#### [Your task]
Repeat each entry as written, dropping any picture you find.
___ Data excerpts
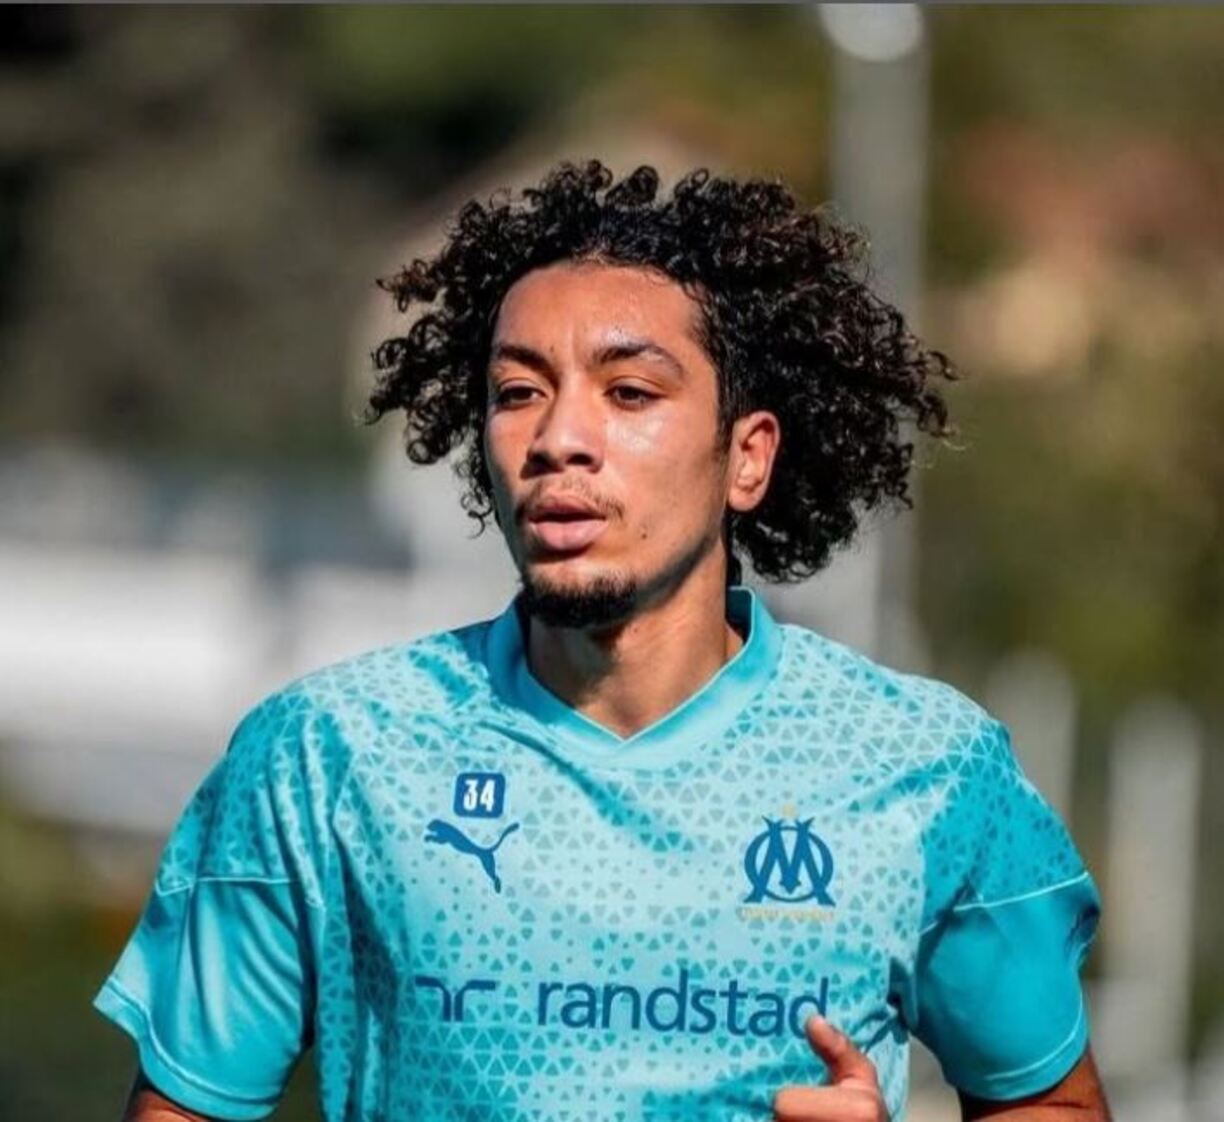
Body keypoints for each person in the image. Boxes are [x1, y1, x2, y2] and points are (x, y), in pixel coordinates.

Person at [96, 160, 1110, 1122]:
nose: (557, 440)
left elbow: (1049, 1101)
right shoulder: (325, 755)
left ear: (746, 458)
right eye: (518, 392)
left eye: (628, 393)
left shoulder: (925, 768)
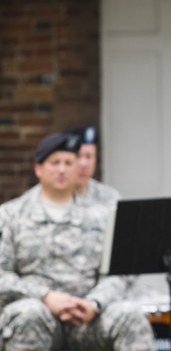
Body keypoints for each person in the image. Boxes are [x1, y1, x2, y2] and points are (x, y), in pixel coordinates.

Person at [0, 132, 155, 350]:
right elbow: (2, 275)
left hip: (88, 317)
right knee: (28, 314)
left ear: (78, 169)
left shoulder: (102, 215)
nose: (62, 169)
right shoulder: (10, 215)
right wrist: (45, 297)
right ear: (38, 168)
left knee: (129, 315)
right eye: (55, 163)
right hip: (38, 315)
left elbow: (119, 272)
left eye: (69, 163)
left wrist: (94, 303)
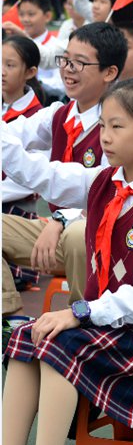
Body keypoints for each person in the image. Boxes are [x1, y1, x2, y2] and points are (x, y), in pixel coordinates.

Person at [1, 78, 133, 445]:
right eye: (102, 126)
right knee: (26, 335)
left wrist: (80, 311)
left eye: (116, 126)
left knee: (61, 341)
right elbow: (40, 173)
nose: (103, 137)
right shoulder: (104, 181)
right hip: (107, 327)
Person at [1, 23, 127, 308]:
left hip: (102, 233)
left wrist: (61, 220)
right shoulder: (59, 113)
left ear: (110, 72)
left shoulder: (118, 123)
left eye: (80, 63)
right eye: (66, 59)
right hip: (57, 232)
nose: (68, 69)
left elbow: (103, 191)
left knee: (76, 233)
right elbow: (13, 133)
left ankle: (85, 326)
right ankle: (10, 319)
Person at [1, 36, 46, 315]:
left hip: (18, 209)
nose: (2, 71)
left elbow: (26, 179)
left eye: (10, 64)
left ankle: (7, 315)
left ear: (30, 72)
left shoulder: (36, 118)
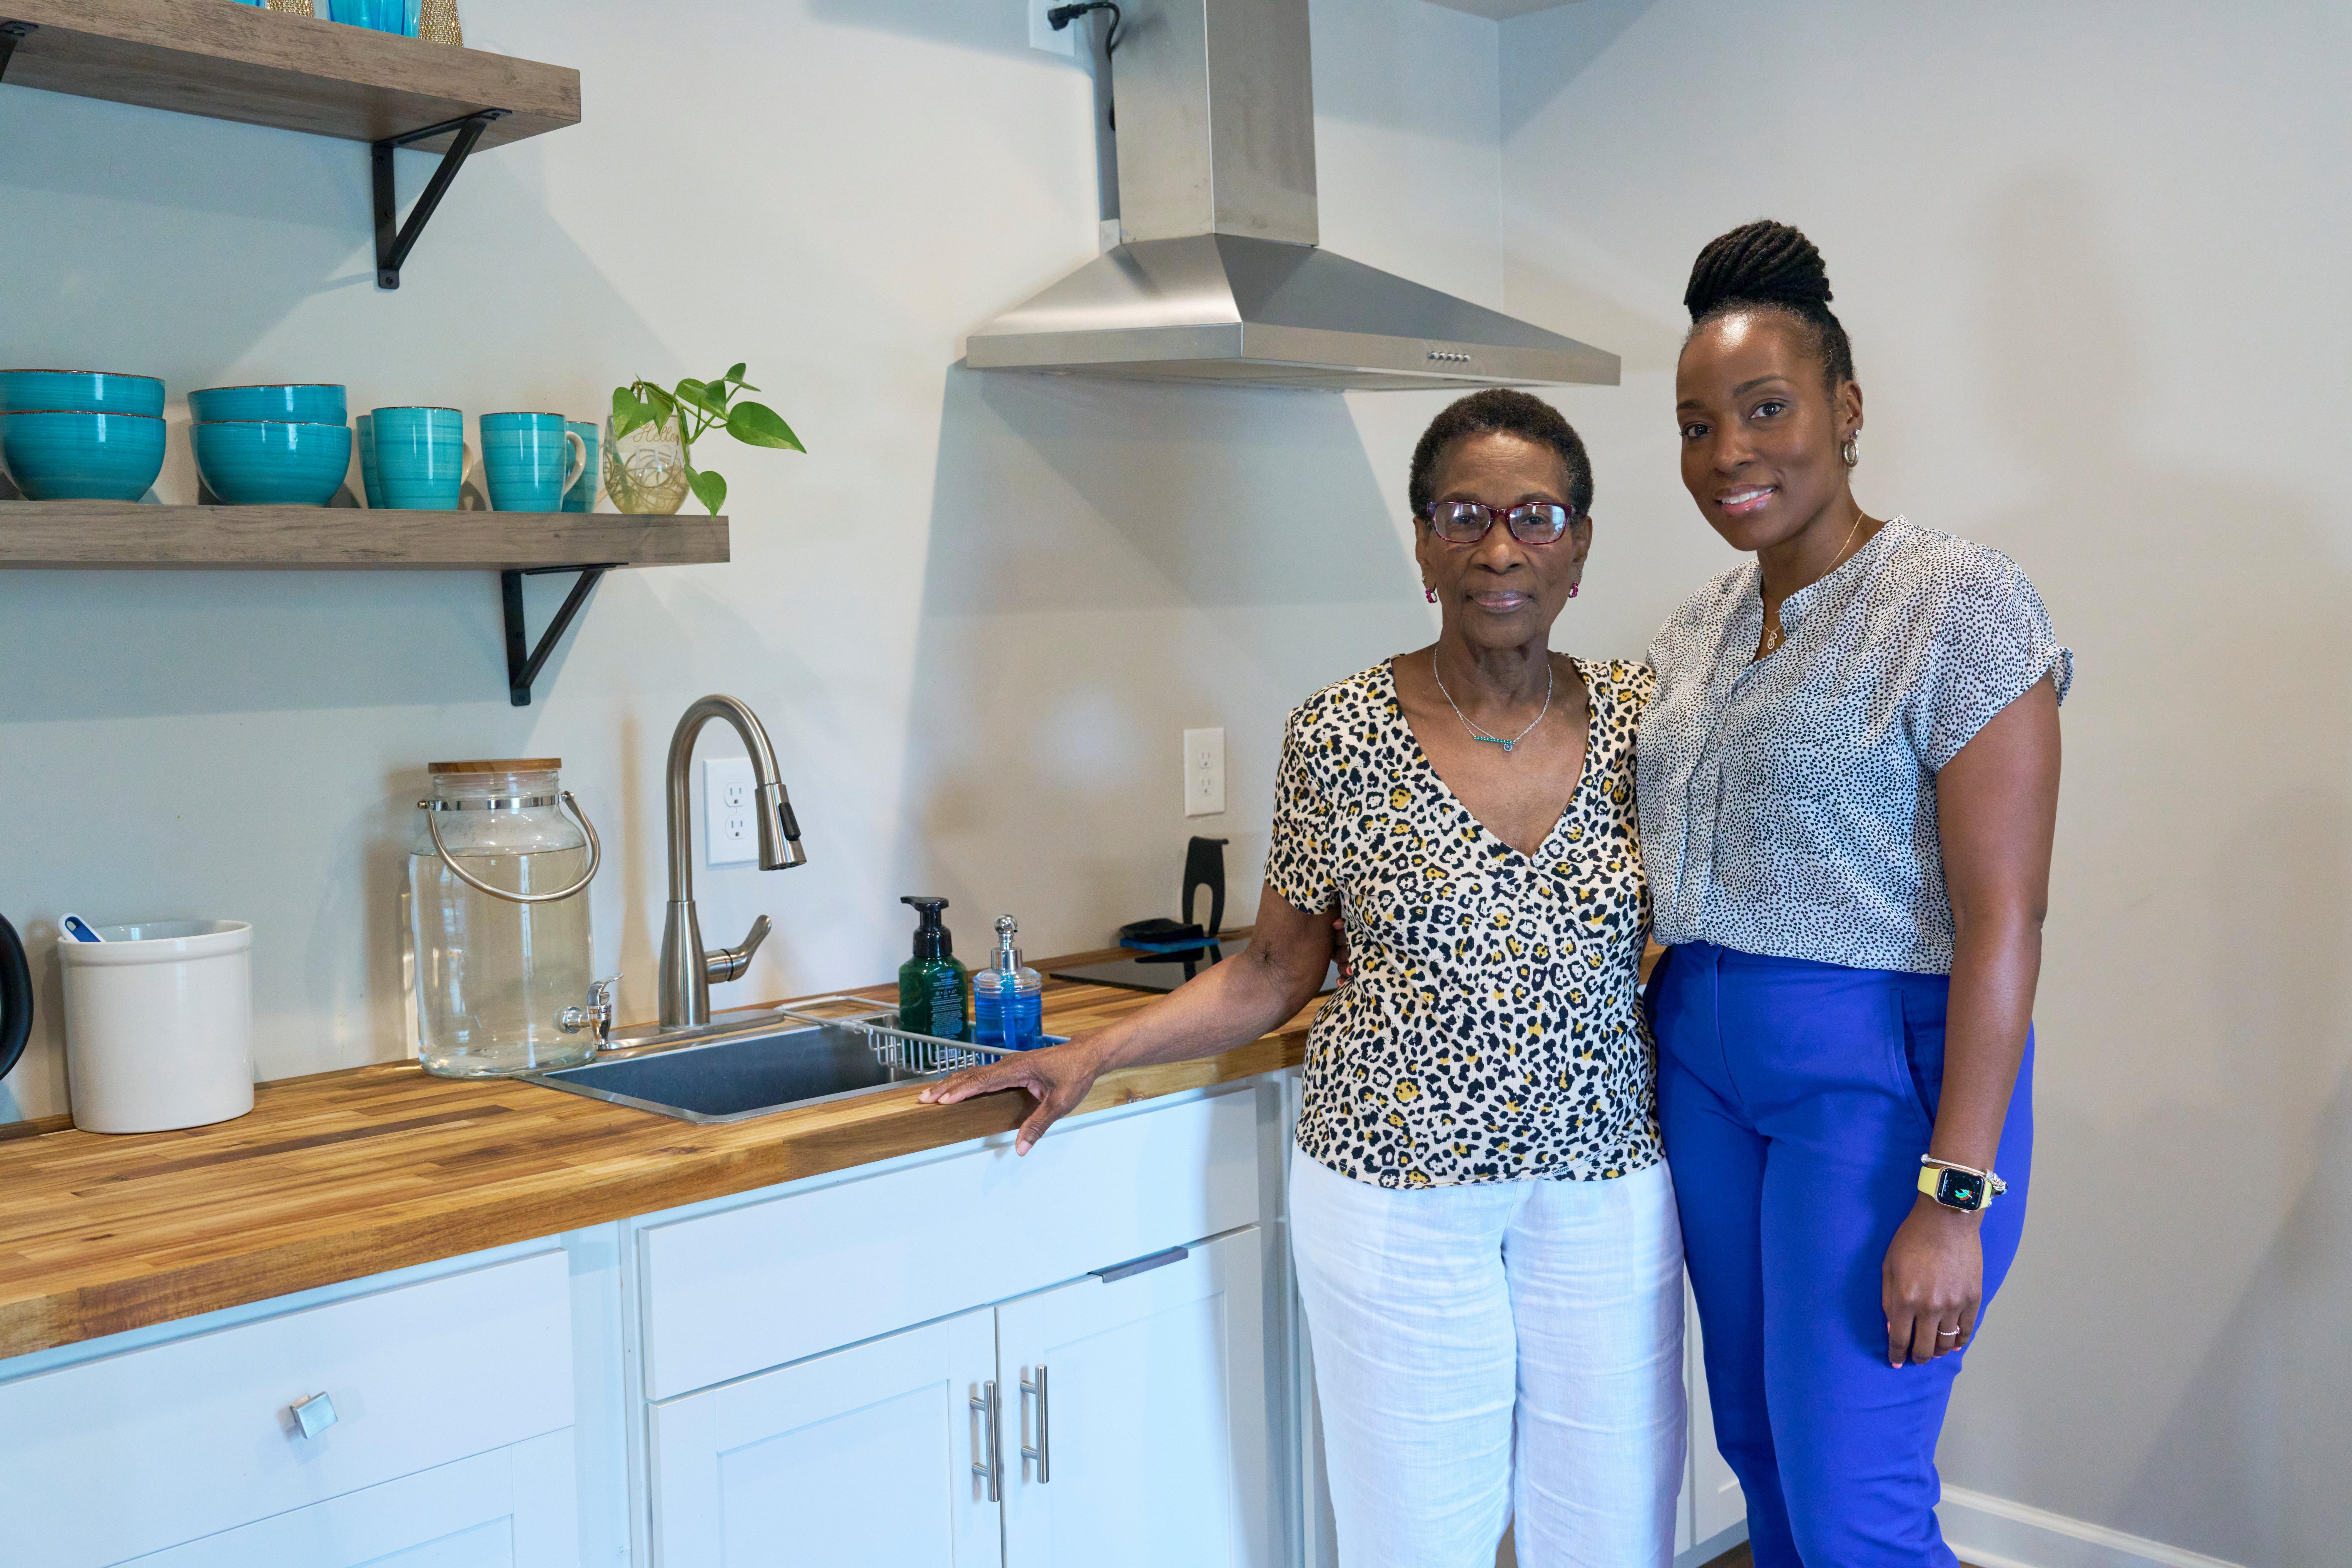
______
#### [Task output]
Body keypoints for each person in the image. Boxes are [x1, y1, x2, y2] and points are (x, y), in pixel coordinates.

Person at [96, 160, 1110, 1122]:
nose: (557, 440)
left elbow: (1049, 1101)
right shoulder: (325, 755)
left ear: (746, 458)
right eye: (518, 392)
left eye: (628, 393)
left shoulder: (925, 768)
Body keypoints for each person in the image. Boxes are [x1, y1, x2, y2] and points are (x, y), in pixel coordinates.

Person at [0, 132, 155, 350]:
right elbow: (2, 275)
left hip: (88, 317)
right knee: (28, 314)
left ear: (78, 169)
left shoulder: (102, 215)
nose: (62, 169)
right shoulder: (10, 215)
right wrist: (45, 297)
right ear: (38, 168)
left knee: (129, 315)
right eye: (55, 163)
right hip: (38, 315)
left elbow: (119, 272)
left eye: (69, 163)
left wrist: (94, 303)
Body keypoints for each person in the image. Boxes are [x1, y1, x2, y2] and points are (x, y), in pixel coordinates.

Person at [1, 78, 133, 445]:
right eye: (102, 126)
right knee: (26, 335)
left wrist: (80, 311)
left eye: (116, 126)
left knee: (61, 341)
right elbow: (40, 173)
nose: (103, 137)
right shoulder: (104, 181)
right hip: (107, 327)
Person at [1, 23, 127, 308]:
left hip: (102, 233)
left wrist: (61, 220)
right shoulder: (59, 113)
left ear: (110, 72)
left shoulder: (118, 123)
left eye: (80, 63)
right eye: (66, 59)
right hip: (57, 232)
nose: (68, 69)
left elbow: (103, 191)
left knee: (76, 233)
right elbow: (13, 133)
left ankle: (85, 326)
right ankle: (10, 319)
Person at [1, 36, 46, 315]:
left hip: (18, 209)
nose: (2, 71)
left elbow: (26, 179)
left eye: (10, 64)
left ankle: (7, 315)
left ear: (30, 72)
left shoulder: (36, 118)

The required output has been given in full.